Inflation effectively taxes savers by reducing their long-term purchasing-power and spoils the amount of real interest that fixed-rate savings yield. It also cheapens the money that is already owed, so the Government, mortgagees and other creditors benefit after the inflation has caused the prices and wages to rise. (This applies to most forms of credit, unless the loan was linked to the cost of living or to a more stable currency.) The inflated prices also reduce trade with foreign countries making it harder to sell goods abroad, whilst the cheaper local money makes it easier to import them. This effect on international trade worsens the production situation at home, until the exchange rate of the local currency is eventually devalued and the amount of trading may return to its previous level.
The Government can use this income in the four direct ways for relieving the effects of the slump. These are for subsidizing pensions and/or production and keeping low the price of certain basic goods, for national projects by hiring building-constructional and other unemployed workers (their incomes minus taxes to exceed their previous doles), for keeping its ministries at full strength or for lending to the banks. The new money is injected at a steady rate and on a scale where it regularly covers the losses from some or all of the hardships listed above. Unless the effects of all four of the problems are restored in a uniform manner to their former conditions, the slump will not be fully relieved. Even so, the adverse and unstable effects of the inflation itself remain to be tackled. After the inflation has ceased, the additional money in circulation eventually causes the prices and wages to catch up. Consequently, this form of slump relief will not endure without it creating further distress.

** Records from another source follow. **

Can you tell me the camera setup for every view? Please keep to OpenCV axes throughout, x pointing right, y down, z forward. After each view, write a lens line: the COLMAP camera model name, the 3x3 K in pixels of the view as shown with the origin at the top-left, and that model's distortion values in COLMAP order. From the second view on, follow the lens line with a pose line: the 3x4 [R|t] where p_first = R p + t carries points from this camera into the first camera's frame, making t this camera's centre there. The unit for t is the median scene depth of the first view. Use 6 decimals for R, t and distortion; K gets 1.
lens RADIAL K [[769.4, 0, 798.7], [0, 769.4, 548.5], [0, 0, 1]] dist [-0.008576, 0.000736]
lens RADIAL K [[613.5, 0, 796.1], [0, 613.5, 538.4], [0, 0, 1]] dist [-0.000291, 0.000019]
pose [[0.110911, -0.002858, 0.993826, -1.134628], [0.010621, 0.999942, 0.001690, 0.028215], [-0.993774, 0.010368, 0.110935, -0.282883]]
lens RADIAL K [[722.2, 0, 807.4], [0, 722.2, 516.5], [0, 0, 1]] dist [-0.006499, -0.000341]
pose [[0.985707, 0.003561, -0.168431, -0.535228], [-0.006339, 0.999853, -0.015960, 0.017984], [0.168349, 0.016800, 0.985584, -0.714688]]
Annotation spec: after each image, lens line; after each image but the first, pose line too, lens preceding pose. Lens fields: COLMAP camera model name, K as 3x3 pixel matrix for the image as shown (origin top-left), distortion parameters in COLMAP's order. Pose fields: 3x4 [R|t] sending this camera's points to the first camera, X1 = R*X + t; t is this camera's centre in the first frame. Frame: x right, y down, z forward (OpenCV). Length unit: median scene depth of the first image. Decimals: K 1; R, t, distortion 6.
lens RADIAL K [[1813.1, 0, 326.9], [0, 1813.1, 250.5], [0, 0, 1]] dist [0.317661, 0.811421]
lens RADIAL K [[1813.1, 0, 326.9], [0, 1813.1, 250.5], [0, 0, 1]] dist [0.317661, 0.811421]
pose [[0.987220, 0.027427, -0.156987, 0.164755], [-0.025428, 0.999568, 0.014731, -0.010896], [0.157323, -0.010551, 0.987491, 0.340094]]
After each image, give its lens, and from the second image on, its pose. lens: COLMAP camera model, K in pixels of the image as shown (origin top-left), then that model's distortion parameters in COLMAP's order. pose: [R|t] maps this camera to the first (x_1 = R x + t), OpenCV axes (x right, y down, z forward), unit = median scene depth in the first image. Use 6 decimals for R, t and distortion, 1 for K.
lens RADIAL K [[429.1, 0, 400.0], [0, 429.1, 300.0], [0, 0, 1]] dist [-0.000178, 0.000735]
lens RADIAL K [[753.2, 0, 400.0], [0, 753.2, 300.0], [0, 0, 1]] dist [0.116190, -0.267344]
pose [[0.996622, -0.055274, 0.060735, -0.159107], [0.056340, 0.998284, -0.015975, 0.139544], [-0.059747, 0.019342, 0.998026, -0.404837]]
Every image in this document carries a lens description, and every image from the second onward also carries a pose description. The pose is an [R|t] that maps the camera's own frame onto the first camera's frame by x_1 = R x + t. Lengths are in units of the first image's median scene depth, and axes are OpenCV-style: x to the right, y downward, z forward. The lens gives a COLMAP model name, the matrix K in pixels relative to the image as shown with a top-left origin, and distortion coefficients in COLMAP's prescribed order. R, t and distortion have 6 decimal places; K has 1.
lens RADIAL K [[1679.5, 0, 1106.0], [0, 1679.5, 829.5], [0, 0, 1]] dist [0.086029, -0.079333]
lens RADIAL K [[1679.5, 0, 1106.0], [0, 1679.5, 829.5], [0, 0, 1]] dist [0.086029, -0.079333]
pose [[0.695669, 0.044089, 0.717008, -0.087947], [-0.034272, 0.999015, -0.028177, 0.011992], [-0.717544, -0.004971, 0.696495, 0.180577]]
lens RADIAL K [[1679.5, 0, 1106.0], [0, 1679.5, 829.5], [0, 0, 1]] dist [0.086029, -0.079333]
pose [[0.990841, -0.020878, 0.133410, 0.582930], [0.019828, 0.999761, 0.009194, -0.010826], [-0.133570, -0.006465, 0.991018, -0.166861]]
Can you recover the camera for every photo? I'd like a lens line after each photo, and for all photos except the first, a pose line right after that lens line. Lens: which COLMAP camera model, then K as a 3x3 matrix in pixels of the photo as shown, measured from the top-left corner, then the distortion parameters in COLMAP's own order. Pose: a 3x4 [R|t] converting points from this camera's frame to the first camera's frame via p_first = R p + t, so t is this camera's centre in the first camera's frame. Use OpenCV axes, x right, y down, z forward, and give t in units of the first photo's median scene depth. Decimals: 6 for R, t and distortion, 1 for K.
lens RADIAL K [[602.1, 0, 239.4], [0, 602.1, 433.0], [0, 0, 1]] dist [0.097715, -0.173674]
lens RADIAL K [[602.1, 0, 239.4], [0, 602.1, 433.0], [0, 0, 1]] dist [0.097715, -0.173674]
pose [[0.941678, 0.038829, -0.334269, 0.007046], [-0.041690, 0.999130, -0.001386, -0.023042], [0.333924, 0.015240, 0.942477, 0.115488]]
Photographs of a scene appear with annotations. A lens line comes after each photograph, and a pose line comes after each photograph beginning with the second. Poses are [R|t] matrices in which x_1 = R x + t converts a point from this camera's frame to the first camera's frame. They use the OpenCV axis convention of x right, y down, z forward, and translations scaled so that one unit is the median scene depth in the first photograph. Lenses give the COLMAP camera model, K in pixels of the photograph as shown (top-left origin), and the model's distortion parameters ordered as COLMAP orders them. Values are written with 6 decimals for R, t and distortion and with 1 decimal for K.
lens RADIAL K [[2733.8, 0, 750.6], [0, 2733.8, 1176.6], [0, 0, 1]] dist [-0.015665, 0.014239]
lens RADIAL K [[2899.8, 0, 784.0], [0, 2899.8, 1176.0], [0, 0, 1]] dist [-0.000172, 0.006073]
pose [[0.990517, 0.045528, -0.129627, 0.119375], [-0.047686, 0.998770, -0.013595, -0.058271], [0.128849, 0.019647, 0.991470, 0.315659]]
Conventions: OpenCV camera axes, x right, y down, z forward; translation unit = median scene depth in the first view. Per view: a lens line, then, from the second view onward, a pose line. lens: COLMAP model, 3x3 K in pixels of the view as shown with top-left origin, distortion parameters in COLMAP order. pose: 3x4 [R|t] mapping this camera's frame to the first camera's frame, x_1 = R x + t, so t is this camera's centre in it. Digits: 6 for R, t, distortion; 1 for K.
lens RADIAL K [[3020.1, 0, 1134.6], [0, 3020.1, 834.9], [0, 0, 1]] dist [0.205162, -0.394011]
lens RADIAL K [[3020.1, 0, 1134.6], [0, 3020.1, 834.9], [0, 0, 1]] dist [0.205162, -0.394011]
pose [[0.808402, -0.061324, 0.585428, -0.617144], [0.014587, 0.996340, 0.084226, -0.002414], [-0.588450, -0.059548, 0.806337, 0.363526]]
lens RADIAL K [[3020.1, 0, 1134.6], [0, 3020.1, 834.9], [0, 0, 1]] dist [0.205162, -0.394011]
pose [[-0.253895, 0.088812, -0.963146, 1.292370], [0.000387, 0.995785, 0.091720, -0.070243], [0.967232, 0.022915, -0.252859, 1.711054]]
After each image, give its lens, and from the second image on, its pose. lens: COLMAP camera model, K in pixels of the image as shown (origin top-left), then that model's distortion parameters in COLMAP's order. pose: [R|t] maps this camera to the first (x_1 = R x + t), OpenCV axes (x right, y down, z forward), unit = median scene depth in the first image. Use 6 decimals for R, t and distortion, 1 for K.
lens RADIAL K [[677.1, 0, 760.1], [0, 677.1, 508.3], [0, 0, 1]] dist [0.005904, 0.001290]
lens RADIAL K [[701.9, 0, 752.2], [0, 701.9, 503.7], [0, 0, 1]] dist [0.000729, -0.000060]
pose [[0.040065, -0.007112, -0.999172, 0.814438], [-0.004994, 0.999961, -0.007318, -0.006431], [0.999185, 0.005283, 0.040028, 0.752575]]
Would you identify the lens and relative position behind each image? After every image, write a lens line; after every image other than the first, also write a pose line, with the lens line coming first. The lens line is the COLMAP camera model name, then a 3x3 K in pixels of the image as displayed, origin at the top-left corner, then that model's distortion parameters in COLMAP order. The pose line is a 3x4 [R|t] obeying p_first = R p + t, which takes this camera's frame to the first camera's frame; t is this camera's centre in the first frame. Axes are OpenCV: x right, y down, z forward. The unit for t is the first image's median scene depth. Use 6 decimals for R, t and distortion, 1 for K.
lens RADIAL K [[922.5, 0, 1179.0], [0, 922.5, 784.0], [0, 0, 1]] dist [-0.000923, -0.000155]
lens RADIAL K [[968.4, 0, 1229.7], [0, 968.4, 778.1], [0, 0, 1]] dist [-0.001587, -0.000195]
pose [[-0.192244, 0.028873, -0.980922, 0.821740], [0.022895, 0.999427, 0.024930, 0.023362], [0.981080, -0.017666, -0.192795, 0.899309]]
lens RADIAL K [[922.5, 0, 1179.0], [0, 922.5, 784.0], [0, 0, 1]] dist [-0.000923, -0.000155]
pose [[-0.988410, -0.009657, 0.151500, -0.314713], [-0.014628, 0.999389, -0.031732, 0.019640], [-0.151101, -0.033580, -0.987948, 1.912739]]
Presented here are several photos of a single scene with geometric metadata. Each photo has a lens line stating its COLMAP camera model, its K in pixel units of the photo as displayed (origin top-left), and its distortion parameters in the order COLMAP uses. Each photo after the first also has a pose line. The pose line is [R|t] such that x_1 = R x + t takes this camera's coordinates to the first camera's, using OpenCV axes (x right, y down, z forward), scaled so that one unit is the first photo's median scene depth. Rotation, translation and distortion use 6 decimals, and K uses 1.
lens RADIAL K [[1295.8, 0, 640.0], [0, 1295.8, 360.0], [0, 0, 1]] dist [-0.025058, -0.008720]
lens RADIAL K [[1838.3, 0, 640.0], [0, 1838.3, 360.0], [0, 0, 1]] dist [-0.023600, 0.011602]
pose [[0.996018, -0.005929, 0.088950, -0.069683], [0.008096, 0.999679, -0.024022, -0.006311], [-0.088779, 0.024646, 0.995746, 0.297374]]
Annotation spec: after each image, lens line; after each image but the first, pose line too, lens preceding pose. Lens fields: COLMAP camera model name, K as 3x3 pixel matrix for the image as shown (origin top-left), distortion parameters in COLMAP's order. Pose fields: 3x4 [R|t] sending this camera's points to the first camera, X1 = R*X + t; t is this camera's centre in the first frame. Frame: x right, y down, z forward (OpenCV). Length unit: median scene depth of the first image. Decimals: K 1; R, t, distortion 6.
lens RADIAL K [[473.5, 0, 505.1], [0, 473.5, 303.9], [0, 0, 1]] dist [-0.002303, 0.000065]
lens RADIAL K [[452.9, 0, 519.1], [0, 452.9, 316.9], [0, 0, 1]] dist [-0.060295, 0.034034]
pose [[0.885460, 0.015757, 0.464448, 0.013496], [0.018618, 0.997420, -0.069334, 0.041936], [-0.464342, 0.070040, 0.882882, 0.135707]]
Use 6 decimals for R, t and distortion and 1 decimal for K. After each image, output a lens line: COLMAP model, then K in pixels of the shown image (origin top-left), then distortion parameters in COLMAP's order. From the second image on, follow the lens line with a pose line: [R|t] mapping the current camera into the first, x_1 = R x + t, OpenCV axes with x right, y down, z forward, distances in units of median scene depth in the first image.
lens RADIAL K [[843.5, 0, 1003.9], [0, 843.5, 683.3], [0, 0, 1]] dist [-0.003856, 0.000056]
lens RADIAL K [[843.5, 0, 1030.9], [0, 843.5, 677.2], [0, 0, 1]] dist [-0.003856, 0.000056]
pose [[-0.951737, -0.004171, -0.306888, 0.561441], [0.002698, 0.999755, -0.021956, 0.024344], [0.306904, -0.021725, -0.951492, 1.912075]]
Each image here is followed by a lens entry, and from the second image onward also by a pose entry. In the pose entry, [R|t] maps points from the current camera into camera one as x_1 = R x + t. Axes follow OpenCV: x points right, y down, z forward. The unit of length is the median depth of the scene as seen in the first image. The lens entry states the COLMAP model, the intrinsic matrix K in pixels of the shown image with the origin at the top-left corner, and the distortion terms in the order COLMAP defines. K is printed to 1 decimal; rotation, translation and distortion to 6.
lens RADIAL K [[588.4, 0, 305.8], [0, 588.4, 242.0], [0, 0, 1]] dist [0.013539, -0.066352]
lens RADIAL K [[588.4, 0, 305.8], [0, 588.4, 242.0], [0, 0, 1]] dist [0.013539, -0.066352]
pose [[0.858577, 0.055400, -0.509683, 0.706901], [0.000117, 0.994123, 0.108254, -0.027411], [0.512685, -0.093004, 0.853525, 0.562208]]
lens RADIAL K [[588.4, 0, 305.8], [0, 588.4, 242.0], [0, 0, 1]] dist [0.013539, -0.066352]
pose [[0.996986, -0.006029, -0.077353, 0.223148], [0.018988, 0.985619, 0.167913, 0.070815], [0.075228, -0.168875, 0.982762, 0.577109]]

3.2.5 Comments and Summary of the Direct Methods
By using of any of these four straight-forward techniques, the Keynesian School of economics claims that the resulting initial increase in demand causes more macro-economic activity to follow. There is supposed to be a multiplier-effect on growth, so that in the case of reduced taxation and greater personal income, it is thought that the consumers have more money to spend or invest and that consequently the total demand grows. But these claims do not consider the need to take money from one part of the system in order to supply it to another. The newly increased demand and its opportunities are balanced by the smaller number of jobs that the Government now continues to maintain. Reduced taxation of the productive process cannot affect the total numbers employed.
The producer/worker/consumer/saver model on which Keynesian Theory is based is over-simplified and limited in its scope. It fails to properly represent the whole social system and also (incidentally) the implied time interval of this model is uncertain. With the inclusion of the negative multiplier-effect of the lost Government jobs, the overall benefit is zero. The writer (and others) has built a more comprehensive simulation-model of the system, where the overall multiplier is a few percent per annum and not the few hundred that was originally reckoned. Thus the Keynesian Theory does not work in practice.
The same situation arises when the Government borrows money from the public. Some of the money that the investors lend would otherwise be available for use in industry. With the new bonds issue, the industrialists do not obtain the same encouragement for their activity as when the investor's choice was limited to the stock-market. The Government investment results in more employment there, but this advantage is in one place only and there is an equivalent reduction of investment and employment in the rest of industry.